"What did it say?" I asked, with eagerness.
"I don't remember very clearly: but he said that this woman who died of smallpox, the child's mother, you know, had opened all her heart to him before she died. And he says there never was a gentler or purer-hearted woman—the old story, of love, and trust, and anguish. Then he said he promised her to care for her boy; and he said something about his ordination vows, said he would try to be true to them, and that this would help him to banish revenge and hatred from his heart."
"His ordination vows?" I exclaimed, "what do you suppose he means? Surely he is not trifling with all that unhappy occurrence?"
"I don't think so. There was no trifling tone about his letter. I asked Margaret about that very thing, but she wouldn't tell me, only she said there was no elder in St. Cuthbert's more ordained to God's service than Angus is."

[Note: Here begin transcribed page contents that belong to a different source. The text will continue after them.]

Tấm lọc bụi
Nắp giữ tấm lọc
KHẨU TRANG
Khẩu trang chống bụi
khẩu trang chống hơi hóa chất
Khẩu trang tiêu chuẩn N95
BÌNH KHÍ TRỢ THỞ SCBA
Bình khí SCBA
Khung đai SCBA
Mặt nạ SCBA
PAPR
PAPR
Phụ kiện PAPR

"Did she say anything about their love affairs?" said I, after a man's poor bungling fashion.
"Not a word—but she wouldn't let me see the letter," this with a little womanly sigh: for women, like children, have griefs that appear trifling to grown men, but are very real to them.
After a pause my wife ventured: "Don't you think that perhaps we are just a little unrelenting about Margaret and Angus?"
"What?" I said.
"Oh, I don't mean that she should marry him, of course, but it does seem hard, father—and it really wasn't his fault—and perhaps we will regret it some day."
"But, my dear, you know it is impossible—think of the humiliation of it, the shame of it, I might say."